Radovan Karadzic’s face is everywhere. The photos are no longer the mug shots of a wanted man, but a strange collection of images showing the transformation from his old to his new persona – from confident commander to gentle (appearing) guru. And the reactions to his arrest are just as diverse – many of you will have read about the pro-Karadzic rallies that have been going on here in Belgrade. The protests were held in the center of the city, in Republic Square, which is where Women in Black also hold their street actions – however these were no silent vigils. The raucous crowd spilled out into the surrounding streets, and a B-92 cameraman was assaulted two blocks away from my apartment, on one of the routes I take to work.
For the first few turbulent days after the arrest, I was traveling with Women in Black in northwestern Bosnia (more on that in the next post); when I came back to Belgrade, it felt like the city had changed. Standing with colleagues, looking at television footage of the marching crowd, the familiar scenery of Belgrade’s city center appeared transformed. I realized that, as with a person, there are sides of a city that you don’t get to see until you are around them for a while.

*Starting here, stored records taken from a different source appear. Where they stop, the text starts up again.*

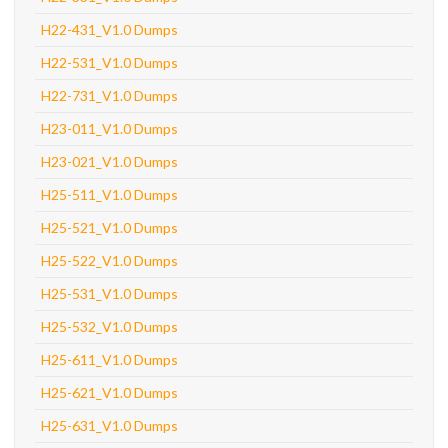
H22-431_V1.0 Dumps
H22-531_V1.0 Dumps
H22-731_V1.0 Dumps
H23-011_V1.0 Dumps
H23-021_V1.0 Dumps
H25-511_V1.0 Dumps
H25-521_V1.0 Dumps
H25-522_V1.0 Dumps
H25-531_V1.0 Dumps
H25-532_V1.0 Dumps
H25-611_V1.0 Dumps
H25-621_V1.0 Dumps
H25-631_V1.0 Dumps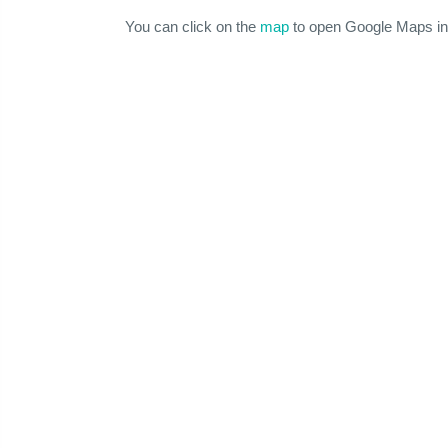
You can click on the
map
to open Google Maps in 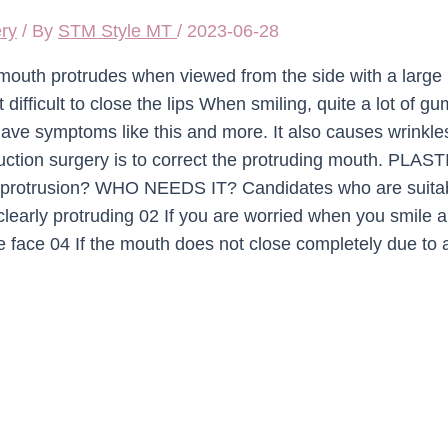
ery
/ By
STM Style MT
/
2023-06-28
outh protrudes when viewed from the side with a large
 difficult to close the lips When smiling, quite a lot of g
 have symptoms like this and more. It also causes wrinkle
duction surgery is to correct the protruding mouth. PLAST
protrusion? WHO NEEDS IT? Candidates who are suita
 clearly protruding 02 If you are worried when you smile 
ce face 04 If the mouth does not close completely due to 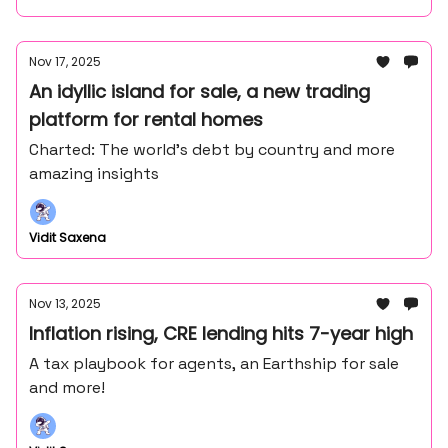
Nov 17, 2025
An idyllic island for sale, a new trading
platform for rental homes
Charted: The world's debt by country and more
amazing insights
Vidit Saxena
Nov 13, 2025
Inflation rising, CRE lending hits 7-year high
A tax playbook for agents, an Earthship for sale
and more!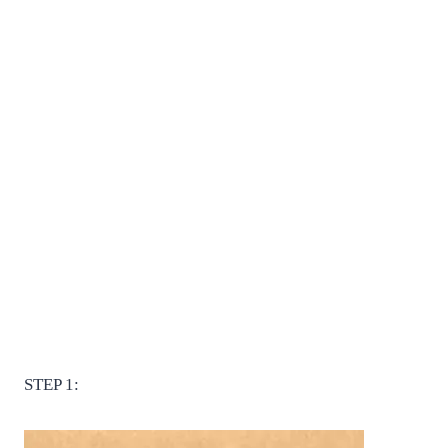
STEP 1: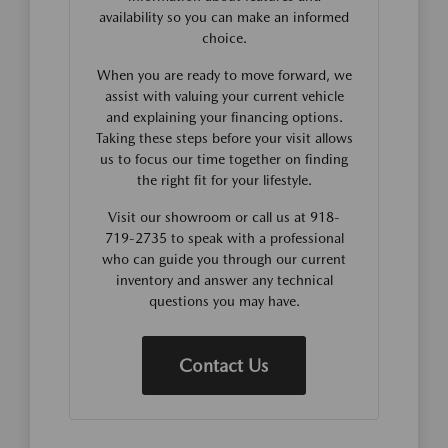
availability so you can make an informed
choice.
When you are ready to move forward, we
assist with valuing your current vehicle
and explaining your financing options.
Taking these steps before your visit allows
us to focus our time together on finding
the right fit for your lifestyle.
Visit our showroom or call us at 918-
719-2735 to speak with a professional
who can guide you through our current
inventory and answer any technical
questions you may have.
Contact Us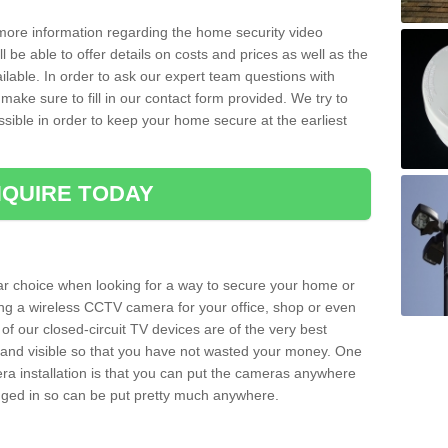
 more information regarding the home security video
l be able to offer details on costs and prices as well as the
ailable. In order to ask our expert team questions with
make sure to fill in our contact form provided. We try to
ossible in order to keep your home secure at the earliest
QUIRE TODAY
ar choice when looking for a way to secure your home or
ting a wireless CCTV camera for your office, shop or even
 of our closed-circuit TV devices are of the very best
r and visible so that you have not wasted your money. One
era installation is that you can put the cameras anywhere
ugged in so can be put pretty much anywhere.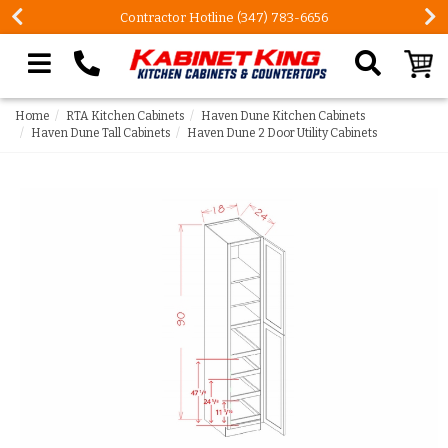
Contractor Hotline (347) 783-6656
Search our site
Home
RTA Kitchen Cabinets
Haven Dune Kitchen Cabinets
Haven Dune Tall Cabinets
Haven Dune 2 Door Utility Cabinets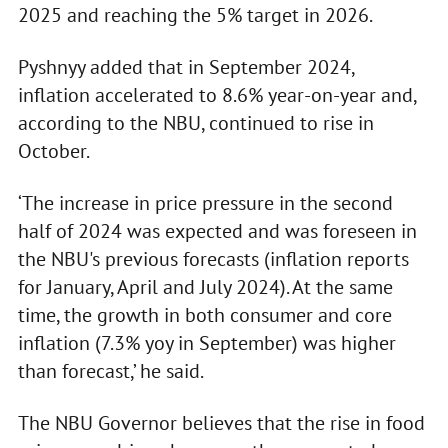
2025 and reaching the 5% target in 2026.
Pyshnyy added that in September 2024,
inflation accelerated to 8.6% year-on-year and,
according to the NBU, continued to rise in
October.
‘The increase in price pressure in the second
half of 2024 was expected and was foreseen in
the NBU's previous forecasts (inflation reports
for January, April and July 2024). At the same
time, the growth in both consumer and core
inflation (7.3% yoy in September) was higher
than forecast,’ he said.
The NBU Governor believes that the rise in food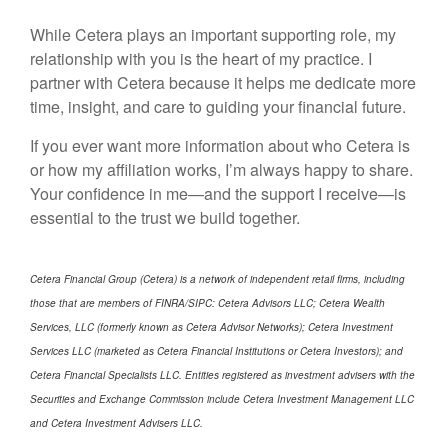
While Cetera plays an important supporting role, my
relationship with you is the heart of my practice. I
partner with Cetera because it helps me dedicate more
time, insight, and care to guiding your financial future.
If you ever want more information about who Cetera is
or how my affiliation works, I’m always happy to share.
Your confidence in me—and the support I receive—is
essential to the trust we build together.
Cetera Financial Group (Cetera) is a network of independent retail firms, including
those that are members of FINRA/SIPC: Cetera Advisors LLC; Cetera Wealth
Services, LLC (formerly known as Cetera Advisor Networks); Cetera Investment
Services LLC (marketed as Cetera Financial Institutions or Cetera Investors); and
Cetera Financial Specialists LLC. Entities registered as investment advisers with the
Securities and Exchange Commission include Cetera Investment Management LLC
and Cetera Investment Advisers LLC.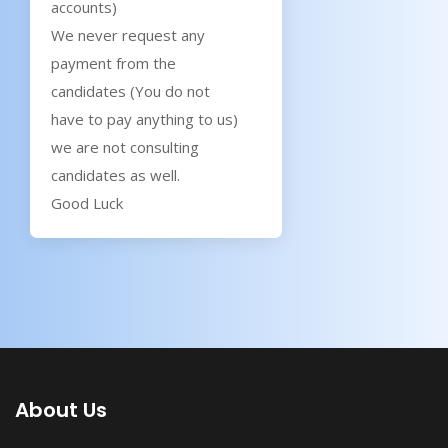
accounts)
We never request any
payment from the
candidates (You do not
have to pay anything to us)
we are not consulting
candidates as well.
Good Luck
About Us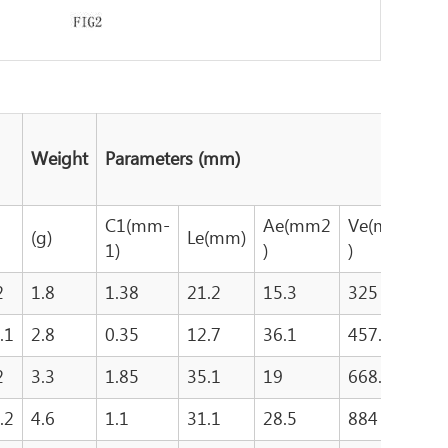
Weight
Parameters (mm)
C1(mm-
Ae(mm2
Ve(mm3
A
(g)
Le(mm)
1)
)
)
)
2
1.8
1.38
21.2
15.3
325
1
.1
2.8
0.35
12.7
36.1
457.9
2
2
3.3
1.85
35.1
19
668.8
4
.2
4.6
1.1
31.1
28.5
884
4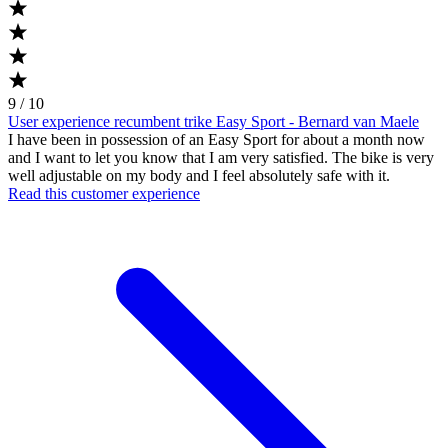
9 / 10
User experience recumbent trike Easy Sport - Bernard van Maele
I have been in possession of an Easy Sport for about a month now
and I want to let you know that I am very satisfied. The bike is very
well adjustable on my body and I feel absolutely safe with it.
Read this customer experience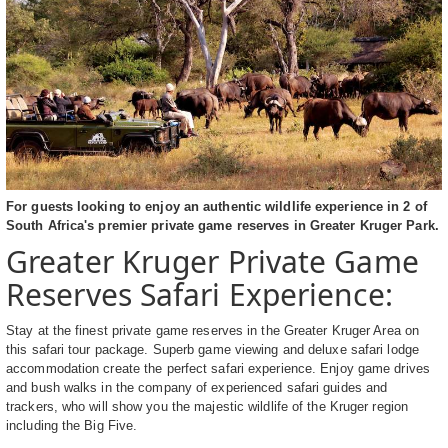
For guests looking to enjoy an authentic wildlife experience in 2 of
South Africa's premier private game reserves in Greater Kruger Park.
Greater Kruger Private Game
Reserves Safari Experience:
Stay at the finest private game reserves in the Greater Kruger Area on
this safari tour package. Superb game viewing and deluxe safari lodge
accommodation create the perfect safari experience. Enjoy game drives
and bush walks in the company of experienced safari guides and
trackers, who will show you the majestic wildlife of the Kruger region
including the Big Five.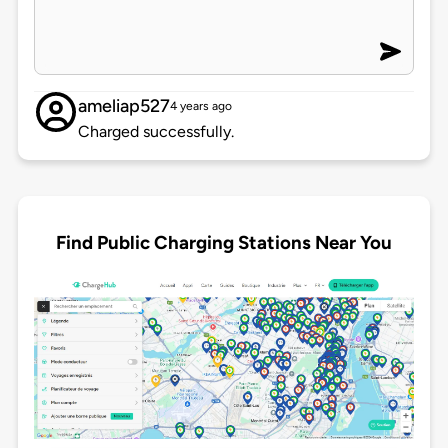
ameliap527
4 years ago
Charged successfully.
Find Public Charging Stations Near You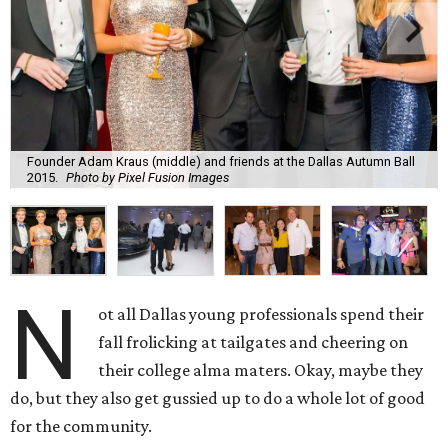
Founder Adam Kraus (middle) and friends at the Dallas Autumn Ball
2015.
Photo by Pixel Fusion Images
N
ot all Dallas young professionals spend their
fall frolicking at tailgates and cheering on
their college alma maters. Okay, maybe they
do, but they also get gussied up to do a whole lot of good
for the community.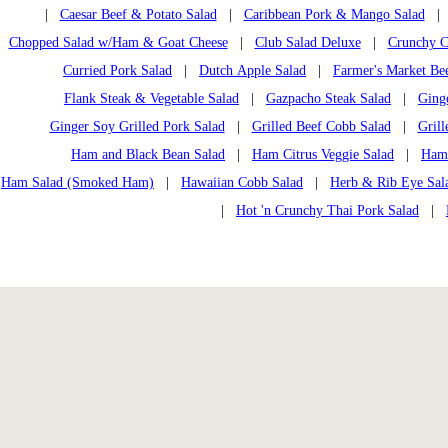
|
Caesar Beef & Potato Salad
|
Caribbean Pork & Mango Salad
Chopped Salad w/Ham & Goat Cheese
|
Club Salad Deluxe
|
Crunchy C
Curried Pork Salad
|
Dutch Apple Salad
|
Farmer's Market Bee
Flank Steak & Vegetable Salad
|
Gazpacho Steak Salad
|
Ging
Ginger Soy Grilled Pork Salad
|
Grilled Beef Cobb Salad
|
Grill
Ham and Black Bean Salad
|
Ham Citrus Veggie Salad
|
Ham
Ham Salad (Smoked Ham)
|
Hawaiian Cobb Salad
|
Herb & Rib Eye Sal
|
Hot 'n Crunchy Thai Pork Salad
|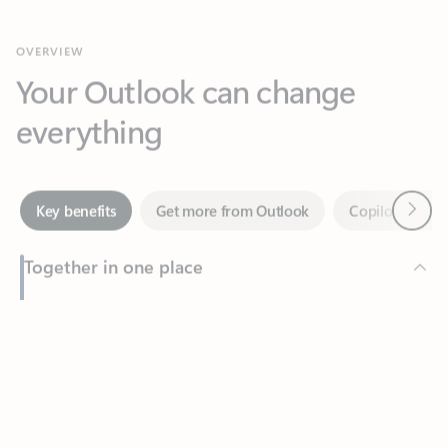
Your Outlook can change
everything
Next
Key benefits
Get more from Outlook
Copilot in Out
Together in one place
See everything you need to manage your day in one view.
Feedback
Easily stay on top of emails, calendars, contacts, and to-do lists
—at home or on the go.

I feel I must also include a link to this opinion piece in the Moscow News (an English-language weekly in Russia), because it explains the perspective of many of those protesting the arrest of Karadzic as unfair. It would be hypocritical to ignore it. You can then read Women in Black’s position on the arrest in this Advocacy Project News Bulletin about the reaction of Balkan peace activists to the Karadzic’s arrest. Although the majority of public opinion probably lies somewhere in between these two examples, it really illustrates how radical Women in Black are; it is easy for the New York Times or the BBC to hail Karadzic’s arrest as long-awaited justice, but here in Serbia, that point of view is far from popular.
Finally, I want to add that people in cafés and markets have been as gracious as ever to me, even when I reply “iz Amerike” to their question about where I come from.